The original games consisted of things such as ball-toss games where you paid someone to have a go at throwing a ball to knock a prop off its stand or a ring toss game where the idea was to toss a ring over a post, or even basic shooting galleries with simple targets. All of the games were played to win prizes and you would hand your coins over to the assistant to start the game.
Next up where the coin-operated pinball machines that didn’t need the supervision of an attendant, although these didn’t arrive until the 1930s. These machines were all made of wood and were very basic. They didn’t have the flashing lights or the electronic scoring that we are so familiar with now. It wasn’t until the late 1970s that we started to see the fully electronic pinball machines come into play.
Sega have always been one step ahead of the game and this was the case for the early years as well as the later ones. They came out with the first electro-mechanical game – a game called Periscope. Periscope was an early submarine simulator and light gun shooter. The set up was using lights and plastic waves to simulate the ships sinking from a submarine and cost a quarter per play. Taito was also a major player early on and released its own version of a simulated football game using similar electronic versions of pinball flippers as though found in Periscope. Throughout the 1970s, arcade games developed rapidly with Pong being a turning point for Sega as one of the first electronic video-games on the market. Taito reappeared in around 1978 with its break-through game Space Invaders which turned out to be a massive blockbuster video arcade game.

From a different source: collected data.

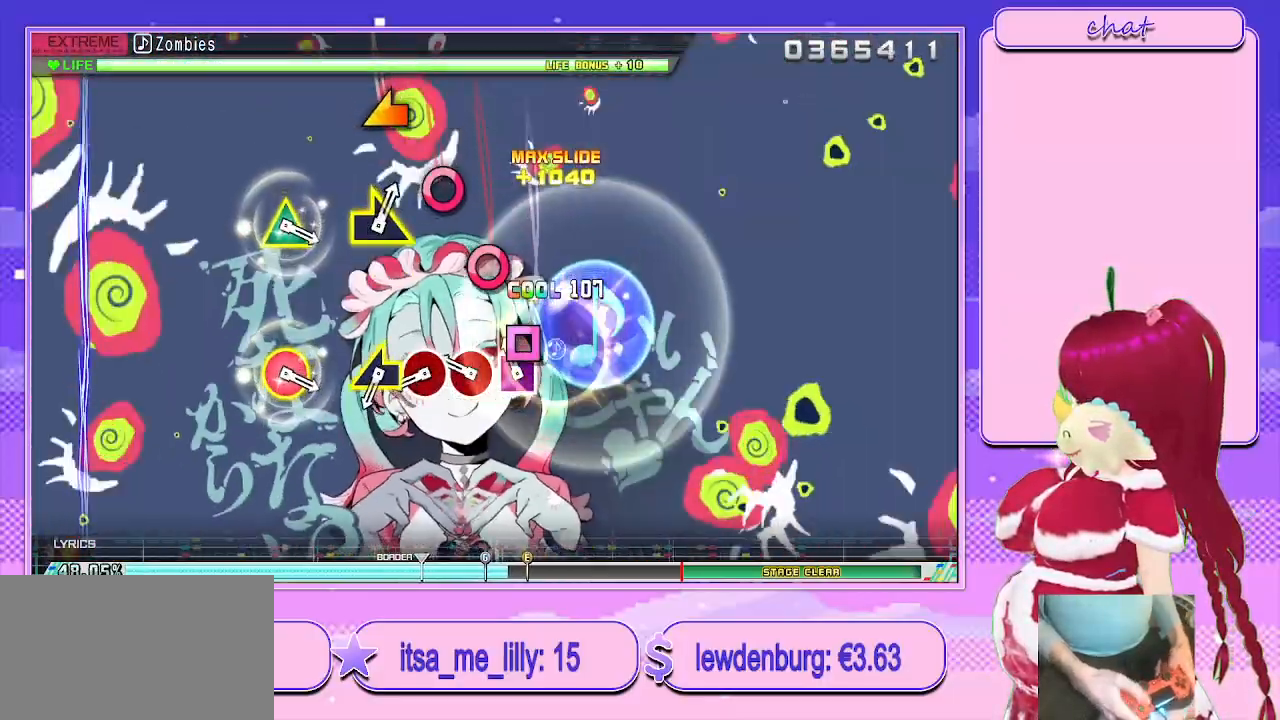
{"buttons": ["CIRCLE"], "left_stick": "center", "right_stick": "center", "events": [[67, "SQUARE", "down"], [133, "SQUARE", "up"], [250, "CIRCLE", "down"], [350, "CIRCLE", "up"], [433, "CIRCLE", "down"]]}
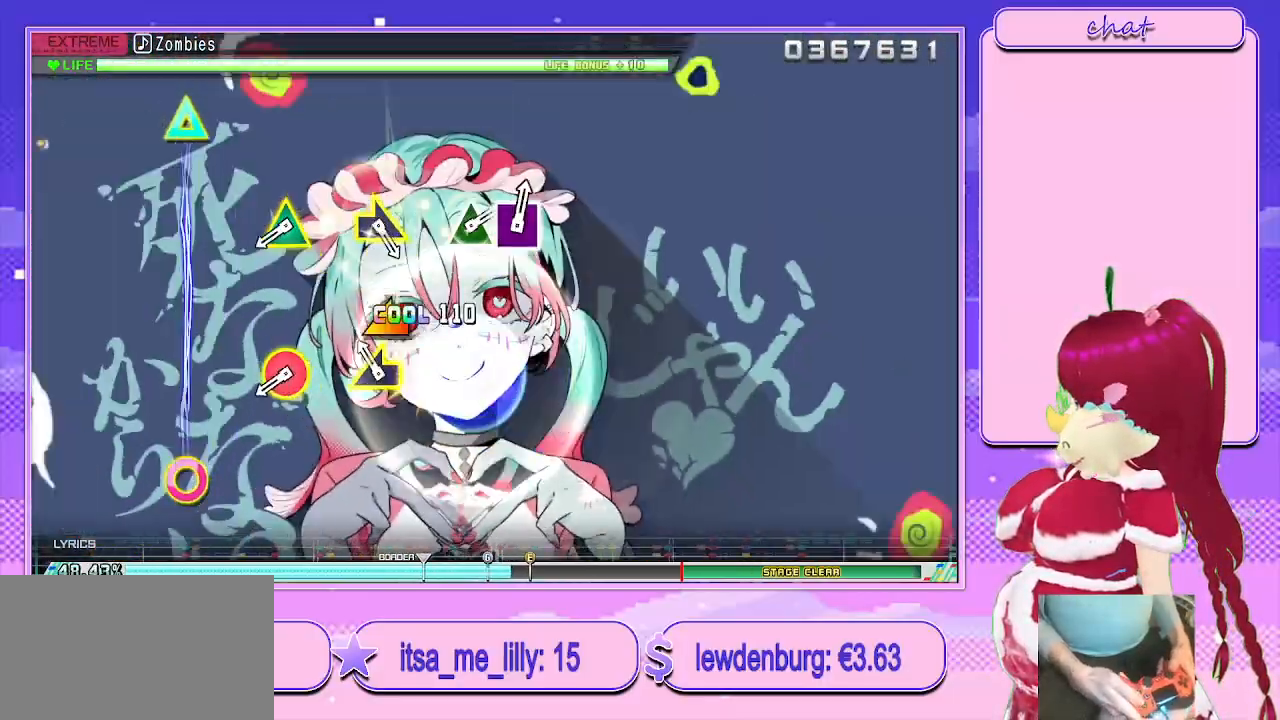
{"buttons": [], "left_stick": "center", "right_stick": "center", "events": [[67, "CIRCLE", "up"], [117, "left_stick", "left"], [300, "left_stick", "center"]]}
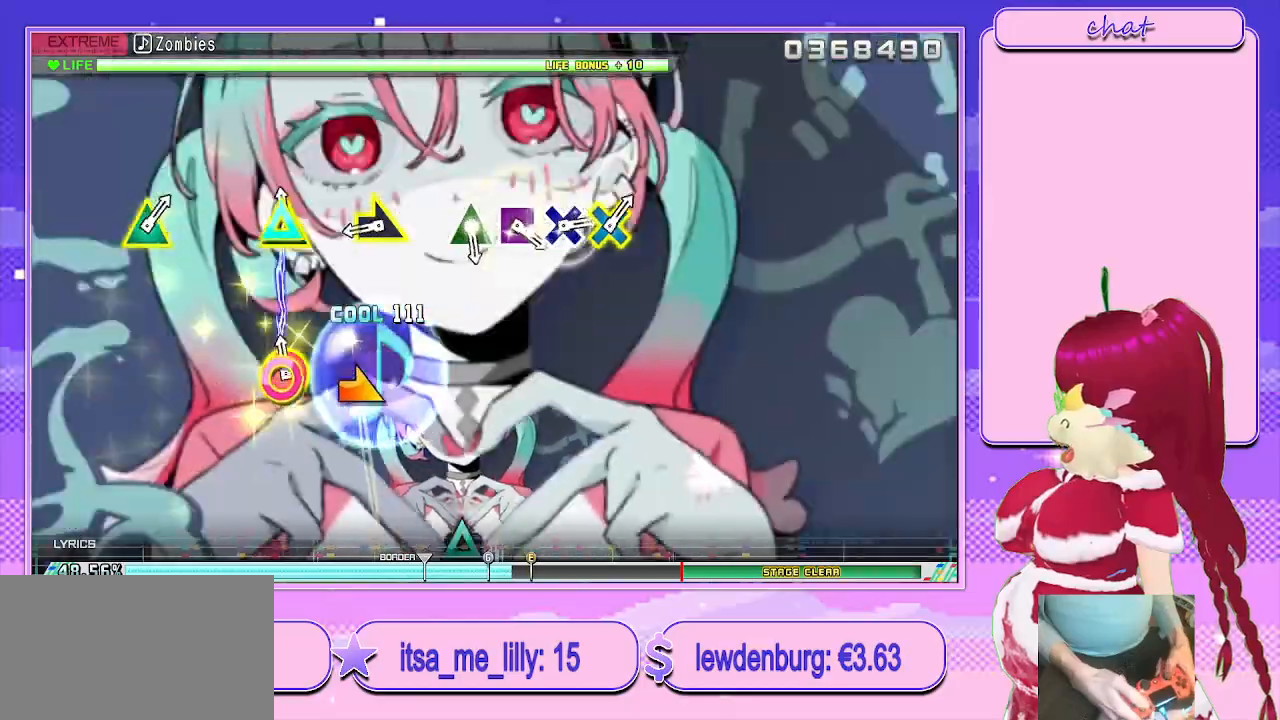
{"buttons": [], "left_stick": "right", "right_stick": "center", "events": [[17, "CIRCLE", "down"], [17, "TRIANGLE", "down"], [183, "CIRCLE", "up"], [183, "TRIANGLE", "up"], [350, "left_stick", "right"]]}
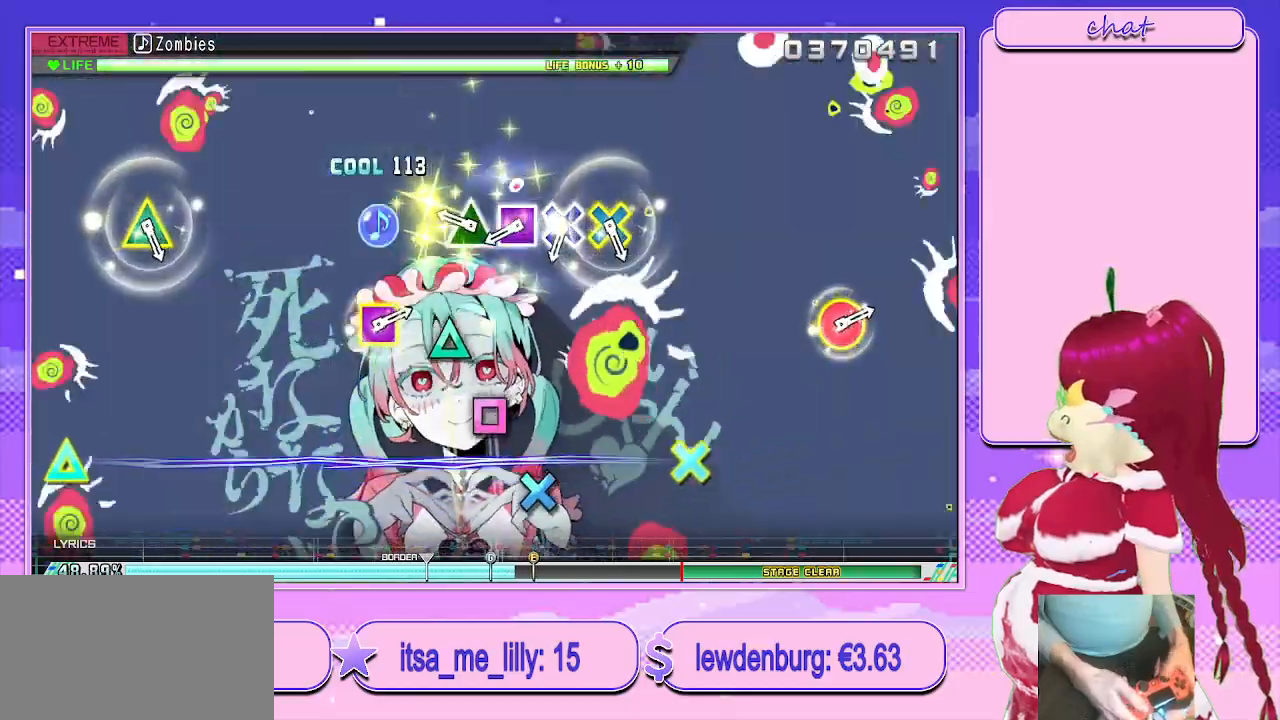
{"buttons": ["SQUARE"], "left_stick": "center", "right_stick": "center", "events": [[17, "left_stick", "center"], [267, "TRIANGLE", "down"], [350, "TRIANGLE", "up"], [450, "SQUARE", "down"]]}
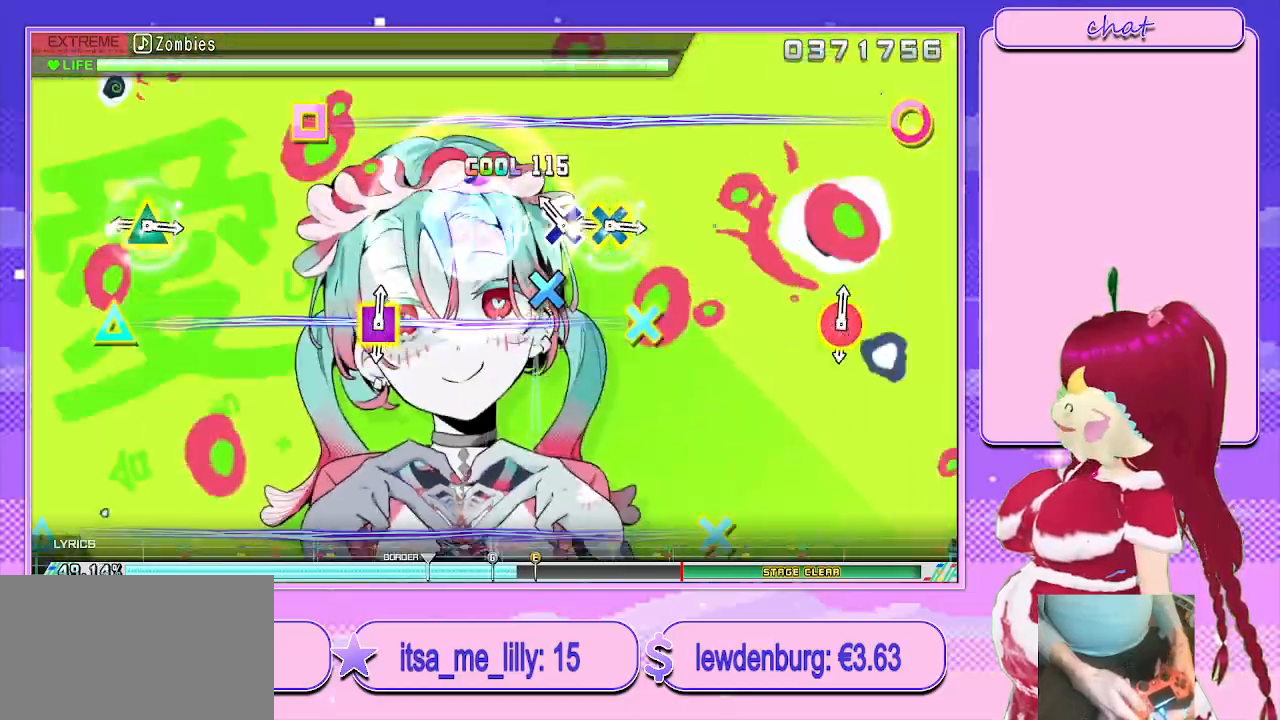
{"buttons": [], "left_stick": "center", "right_stick": "center", "events": [[33, "SQUARE", "up"], [133, "CROSS", "down"], [250, "CROSS", "up"], [350, "L1", "down"], [500, "L1", "up"]]}
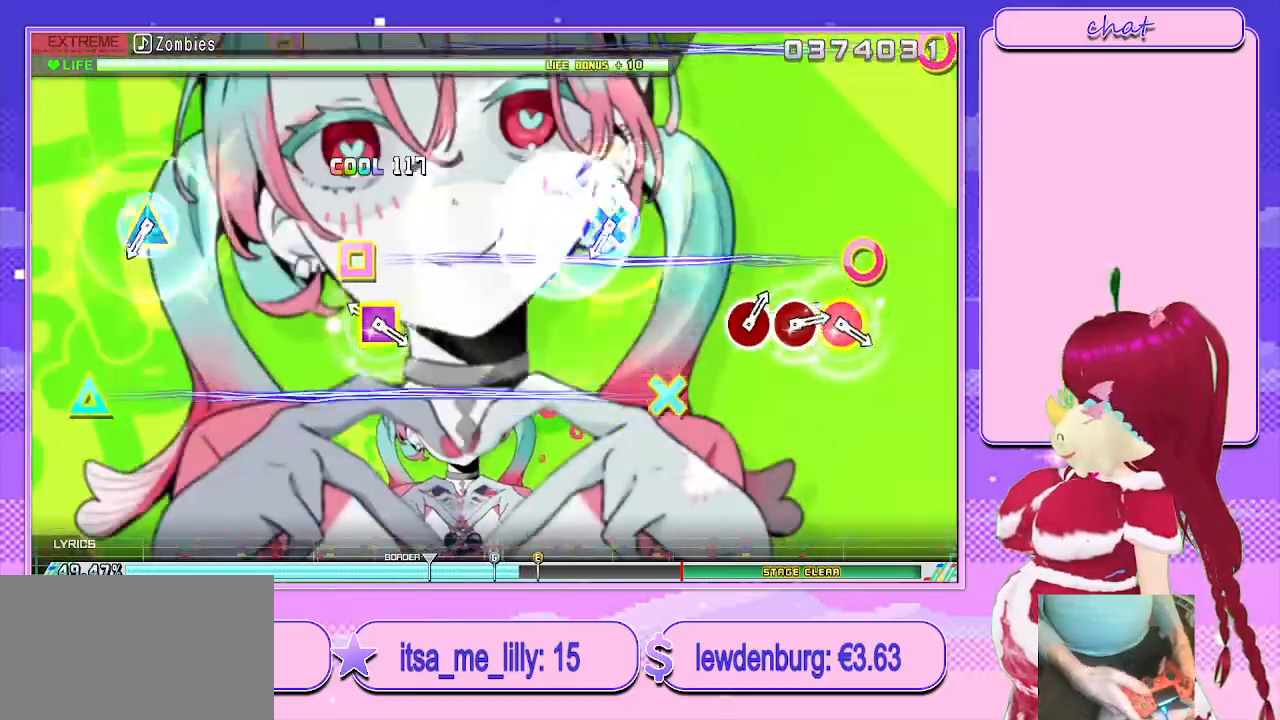
{"buttons": [], "left_stick": "center", "right_stick": "center", "events": [[200, "R1", "down"], [350, "R1", "up"]]}
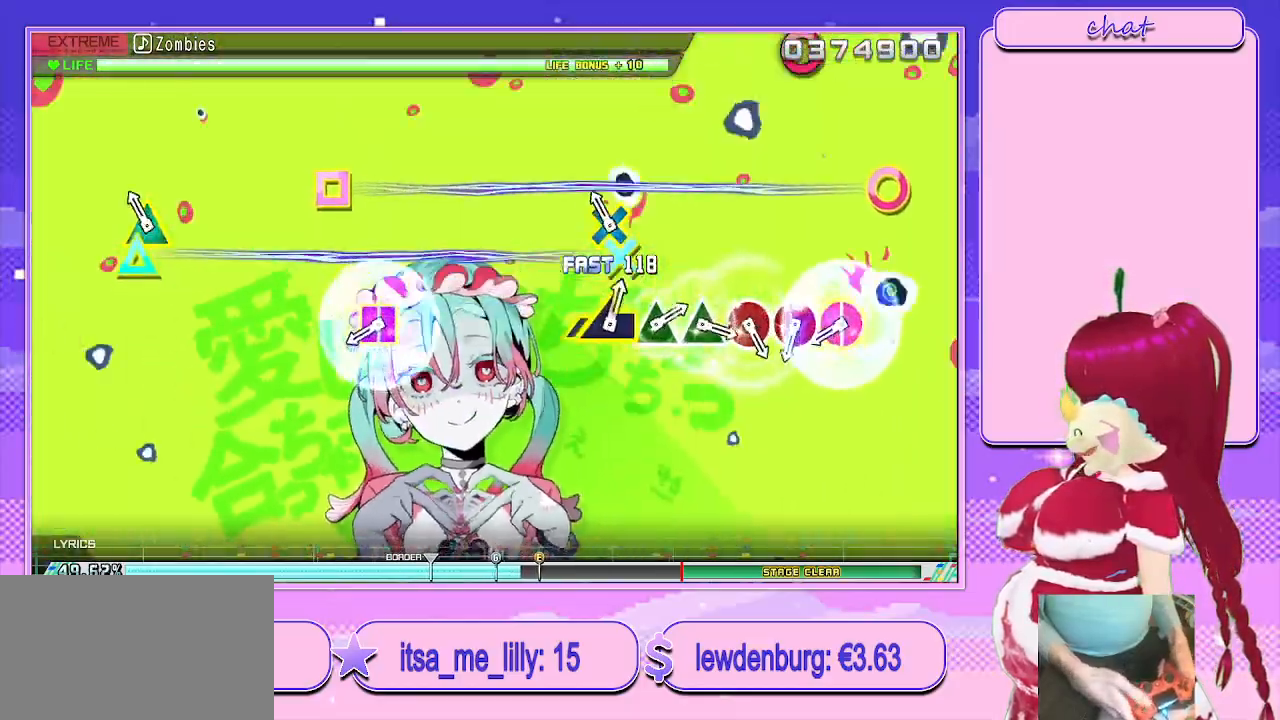
{"buttons": ["CIRCLE"], "left_stick": "center", "right_stick": "center", "events": [[83, "L1", "down"], [250, "L1", "up"], [417, "CIRCLE", "down"]]}
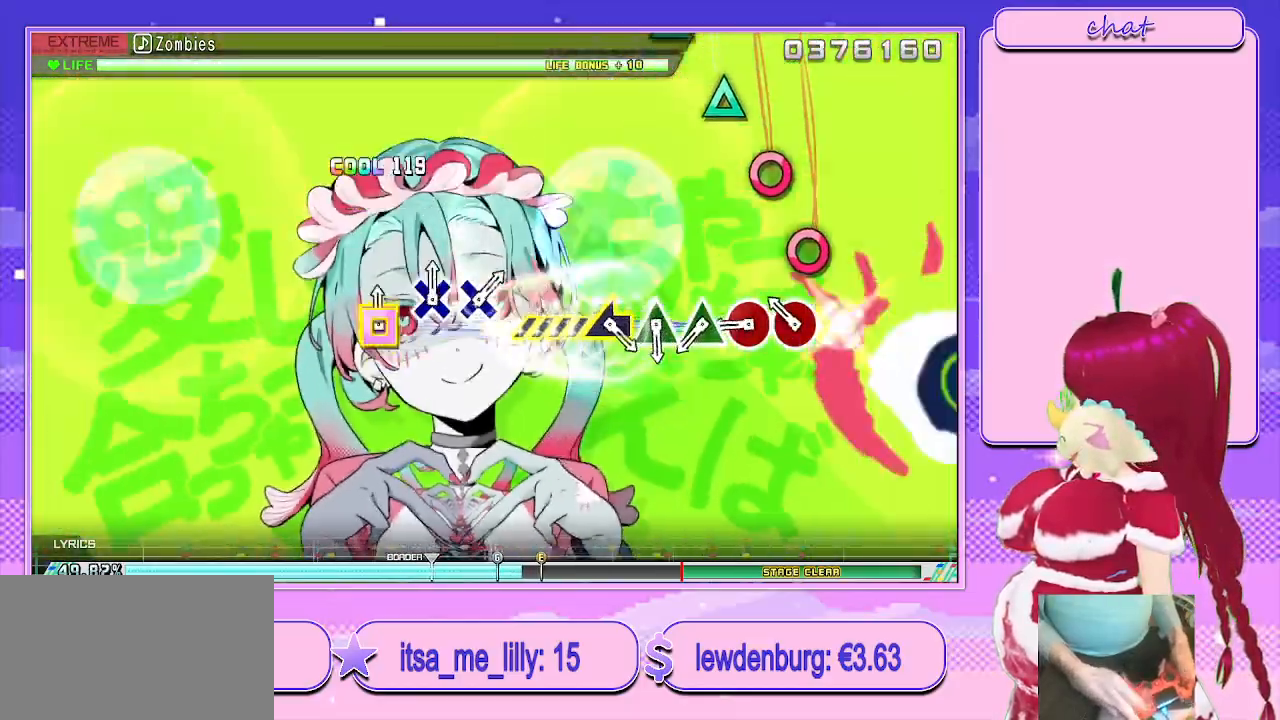
{"buttons": ["CIRCLE"], "left_stick": "center", "right_stick": "center", "events": [[83, "CIRCLE", "up"], [250, "CIRCLE", "down"], [250, "TRIANGLE", "down"], [333, "TRIANGLE", "up"], [350, "CIRCLE", "up"], [433, "CIRCLE", "down"]]}
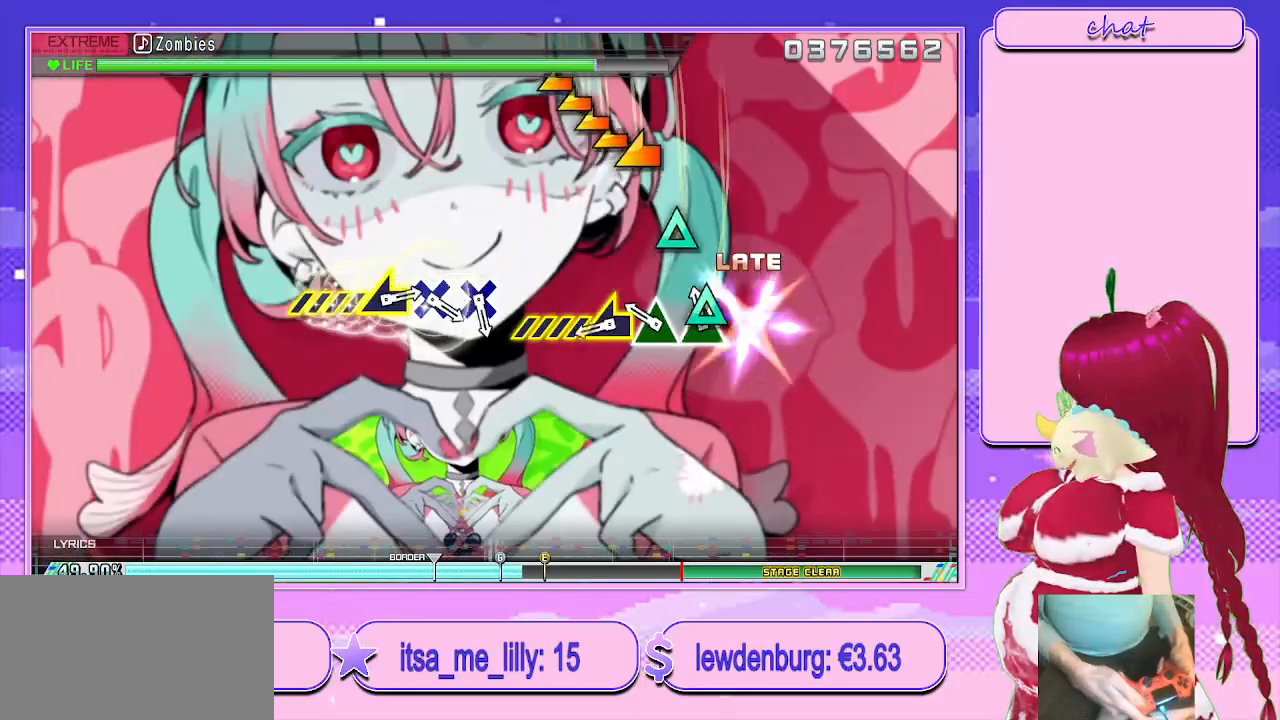
{"buttons": [], "left_stick": "left", "right_stick": "center", "events": [[50, "CIRCLE", "up"], [133, "TRIANGLE", "down"], [250, "TRIANGLE", "up"], [333, "TRIANGLE", "down"], [450, "TRIANGLE", "up"], [450, "left_stick", "left"]]}
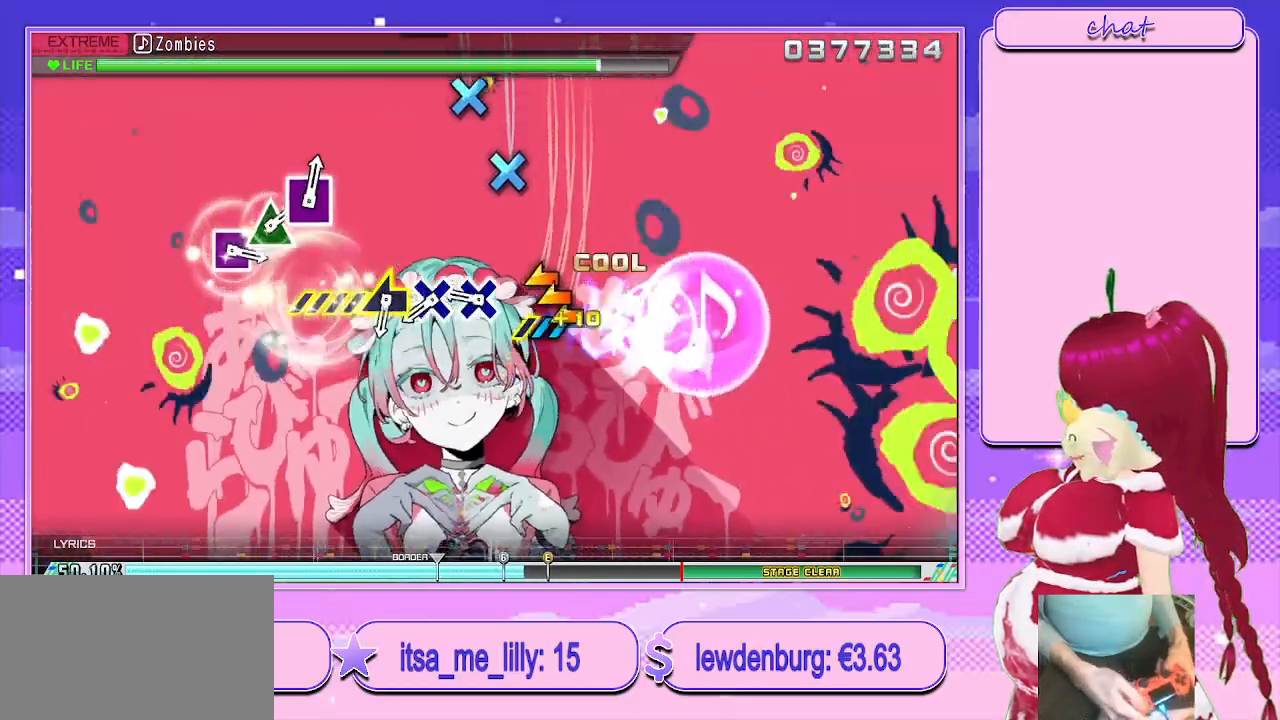
{"buttons": [], "left_stick": "center", "right_stick": "center", "events": [[183, "left_stick", "center"], [350, "CROSS", "down"], [450, "CROSS", "up"]]}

Whilst the trend really began to drop off for arcade games during the late 1980s, mostly due to the advances in home video games, the 1990s saw a massive revival with the introduction of competitive fighting or martial arts arcade games such as Street Fighter II. Street Fighter II was a huge success, paving the way for other games in the fighting genre such as Atari’s pit-fighter, Mortal Kombat, Fatal Fury: King of Fighters, Virtua Fighter, Killer Instinct and The King of Fighters. There was a huge focus on martial arts games during this time in the coin-op arcade game industry and it kept the industry afloat right through the 1990s and into the 2000s.
Street Fighter II was a huge success, paving the way for other games in the fighting genre such as Atari’s pit-fighter, Mortal Kombat, Fatal Fury: King of Fighters, Virtua Fighter, Killer Instinct and The King of Fighters. There was a huge focus on martial arts games during this time in the coin-op arcade game industry and it kept the industry afloat right through the 1990s and into the 2000s.
Martial arts games made it on to the home consoles with the Sinclair ZX Spectrum being one of the first consoles advanced enough to feature coloured graphics and up to 128k – a huge contrast to its predecessor the Sinclair ZX81 with only a monochrome display and 1k of memory.
Home gaming really took off and started to head down the road we now know. Titles such as Street Fighter, Double Dragon and Mortal Kombat were all turned into movies started a world-wide obsession with martial arts movies and games that continues to this day.
One of the very first arcade games was the much-loved and timeless game of Space Invaders. The introduction of games such as Space Invaders took over from the cult of pinball machines Of course, since then the graphics have improved substantially but the game is still just as playable and just as addictive as it was back then! The earliest forms of the game were not the type you carried around with you on your phone or on a portable games console, but the big free standing arcade game style. Many an afternoon spent with a friend pouring over a table with the chunky TV screen set into it with the controls on either side so that you could do battle with one another.
Arcade games have been around from as early as 1978 with a big boost in display quality with the introduction of vector graphics in 1979. Arcades were bursting on to the scene around the late 1970s but this took a bit of a dive when around 1983 NES came onto the scene, meaning that with the introduction a clunky machine and cartridges, the joys of arcade games could now be enjoyed in the comfort of your own home. If you were around and gaming in those years, you would be very familiar with Atari’s Pong, thought to be the first patent filed signaling the start of the era, which gained a huge cult following. Hot on its heels were Space Invaders, Atari’s Asteroids, Donkey Kong and Namco’s much-loved and still around today (and considered the highest grossing arcade game of all time) – Pac-Man.
Interesting fact: The Space Invaders game became so popular that there is an urban legend that says it was responsible for a shortage of 100 yen coins in Japan leading to a production increase of the coins.